***** Page extract

Uses tensorforce tensorforce-0.2.0

In [1]:
# plotting
%matplotlib inline
from matplotlib import pyplot as plt
import seaborn as sns
plt.style.use('ggplot')

# numeric
import numpy as np
from numpy import random
import pandas as pd

# util
from collections import Counter
import pdb
import glob
import time
import tempfile
import itertools
from tqdm import tqdm_notebook as tqdm
import datetime

# logging
import logging
logger = log = logging.getLogger(__name__)
# log.setLevel(logging.INFO)
logging.basicConfig()
log.info('%s logger started.', __name__)

In [2]:
import gym
from gym import error, spaces, utils
from gym.utils import seeding

In [3]:
import os
os.sys.path.append(os.path.abspath('.'))
%reload_ext autoreload
%autoreload 2

In [4]:
# params
window_length = 50
import datetime
ts = datetime.datetime.utcnow().strftime('%Y%m%d_%H-%M-%S')

**********
***** Given entries

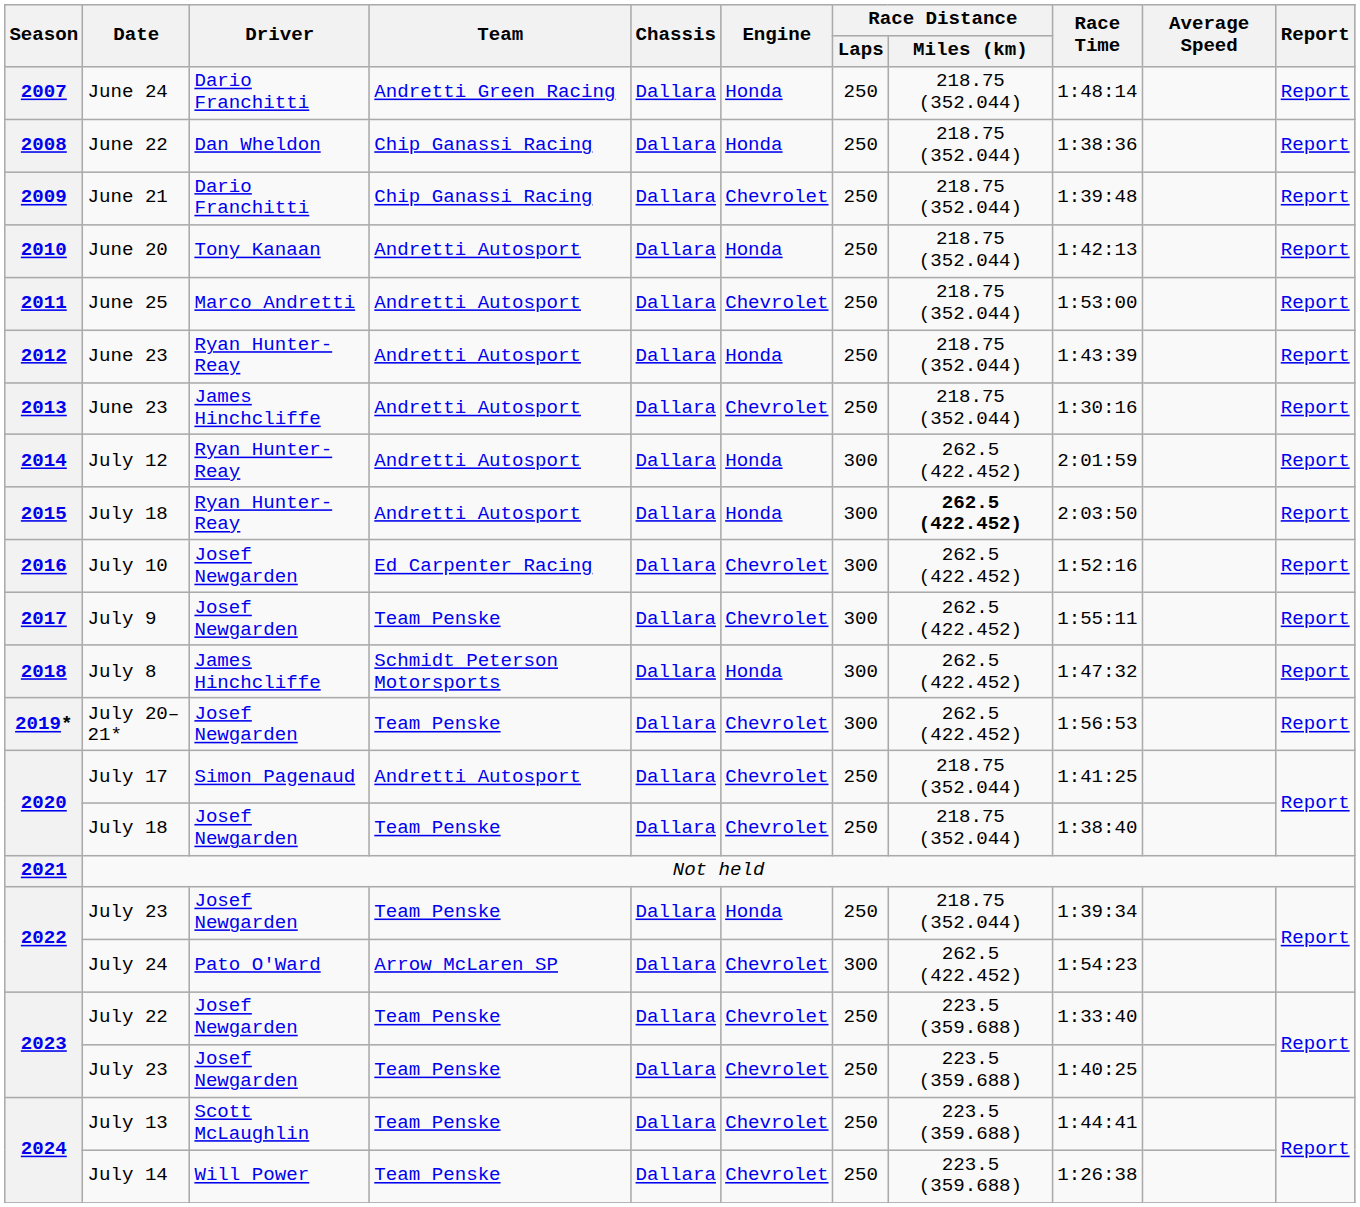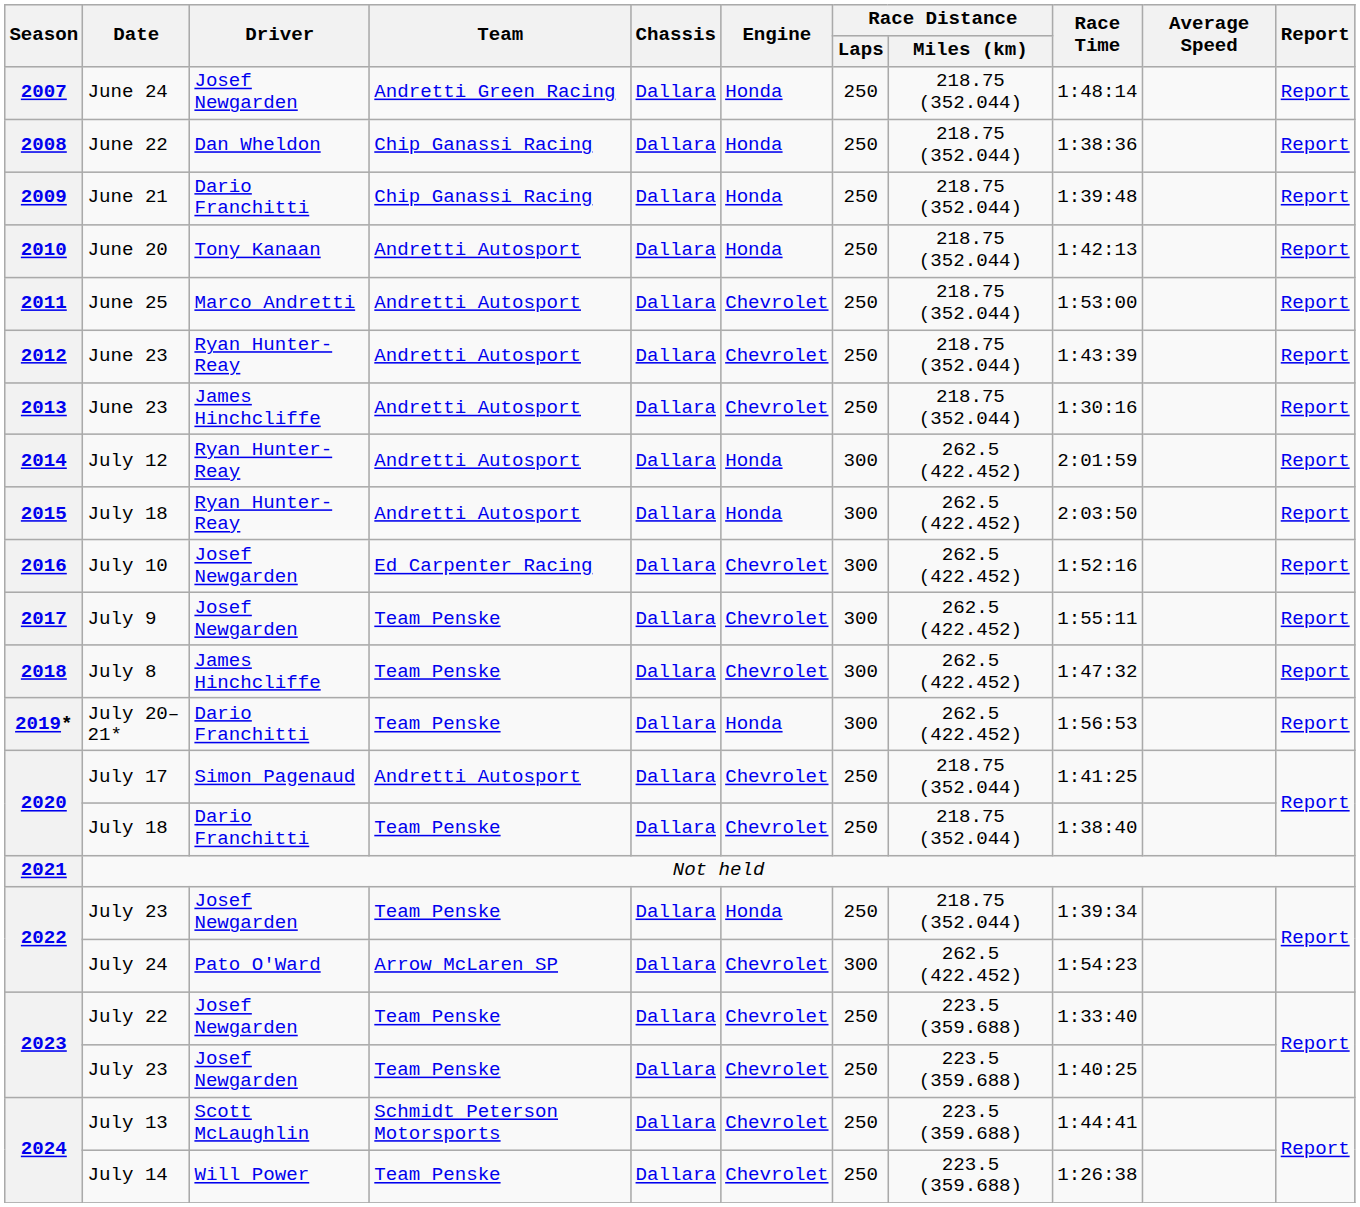June 24 | Driver: Dario Franchitti -> Josef Newgarden
June 21 | Engine: Chevrolet -> Honda
2012 / June 23 | Engine: Honda -> Chevrolet
2015 / July 18 | Race Distance / Miles (km): bold -> normal
July 8 | Team: Schmidt Peterson Motorsports -> Team Penske
July 8 | Engine: Honda -> Chevrolet
July 20–21* | Driver: Josef Newgarden -> Dario Franchitti
July 20–21* | Engine: Chevrolet -> Honda
2020 / July 18 | Driver: Josef Newgarden -> Dario Franchitti
July 13 | Team: Team Penske -> Schmidt Peterson Motorsports
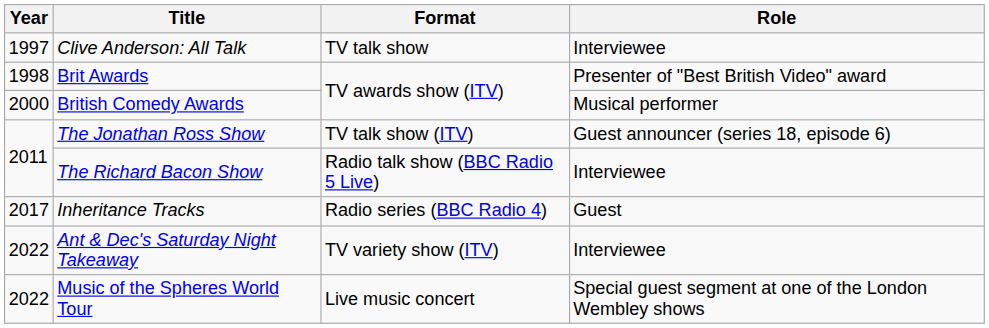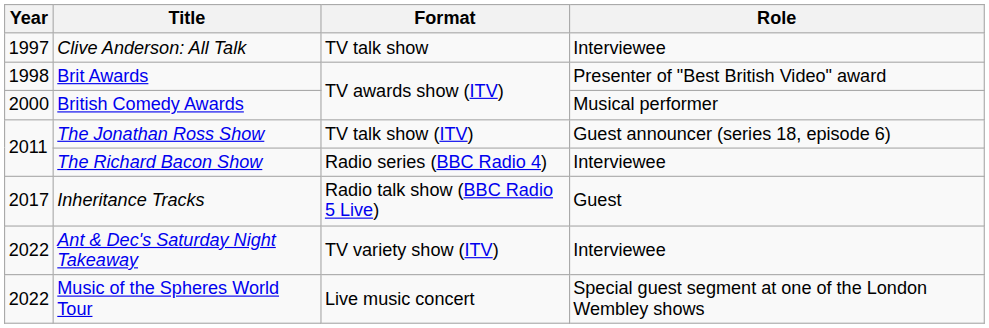The Richard Bacon Show | Format: Radio talk show (BBC Radio 5 Live) -> Radio series (BBC Radio 4)
Inheritance Tracks | Format: Radio series (BBC Radio 4) -> Radio talk show (BBC Radio 5 Live)
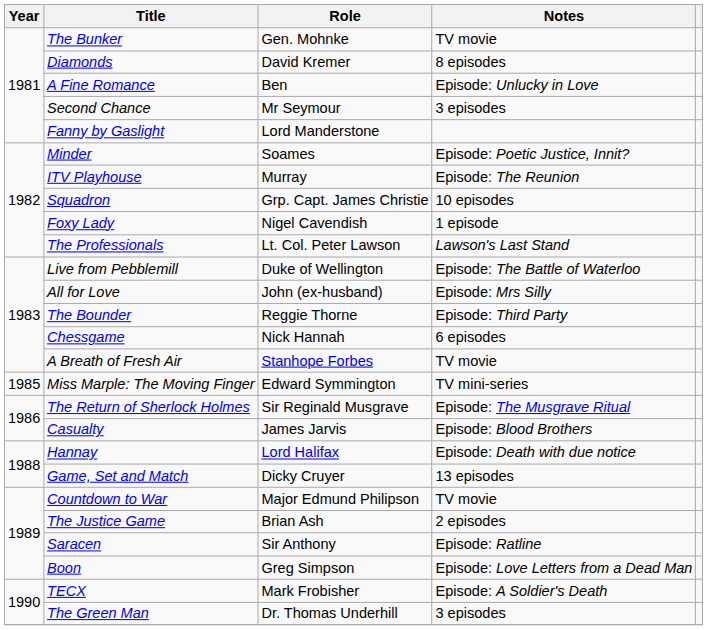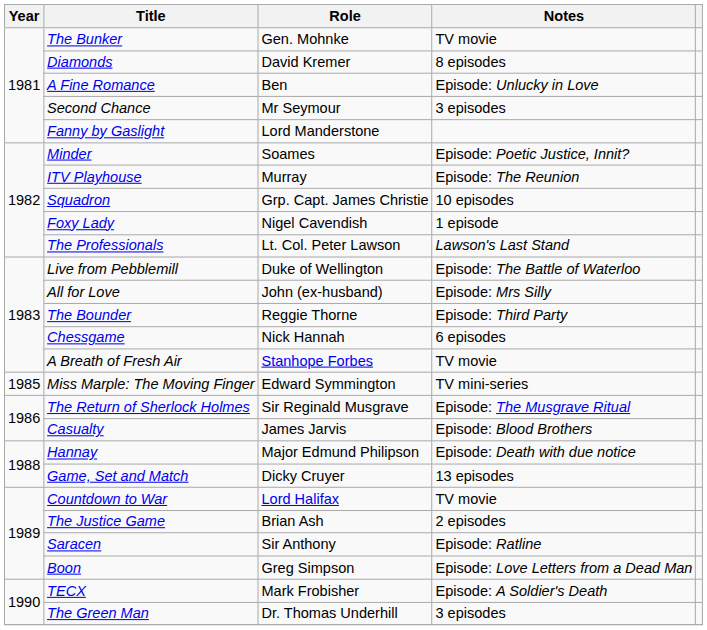Hannay | Role: Lord Halifax -> Major Edmund Philipson
Countdown to War | Role: Major Edmund Philipson -> Lord Halifax
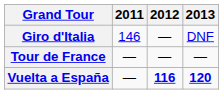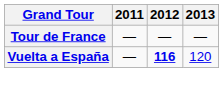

**********

## Instructions
1. In the notebook code, what does the comment right before the numpy, random and pandas imports say they are for?
2. Carry on the notebook code from the point where it ends.

## Responses in order
1. They come under the comment "# numeric," so they are brought in for the numeric side of the work.

2.
save_path = './outputs/tensorforce-PPO-prioritised/tensorforce-PPO-prioritised_%s.model' % ts
save_path = './outputs/tensorforce-PPO-prioritised/tensorforce-PPO-prioritised_20171015_02-50-30.model'
save_path


'./outputs/tensorforce-PPO-prioritised/tensorforce-PPO-prioritised_20171015_02-50-30.model'

In [5]:
log_dir = os.path.join('logs', os.path.splitext(os.path.basename(save_path))[0])
try:
    os.makedirs(log_dir)
except OSError:
    pass
log_dir

'logs/tensorforce-PPO-prioritised_20171015_02-50-30'

# Enviroment

In [6]:
from src.environments.portfolio import PortfolioEnv

In [7]:
from rl.memory import  SequentialMemory, Memory
from collections import deque

class EnvWrapper(PortfolioEnv):
    """Wraps env to normalise and reshape action."""
    def __init__(self, window_length=50, *args, **kwargs):
        super().__init__(*args, **kwargs)
        
    def step(self, action):
        # also it puts it in a list
        if isinstance(action, list):
            action = action[0]
        
        # we have to normalise for some reason softmax wont work
        if isinstance(action, dict):
            action = np.abs(list(action.values()))
            action /= action.sum()        
        
        return super().step(action)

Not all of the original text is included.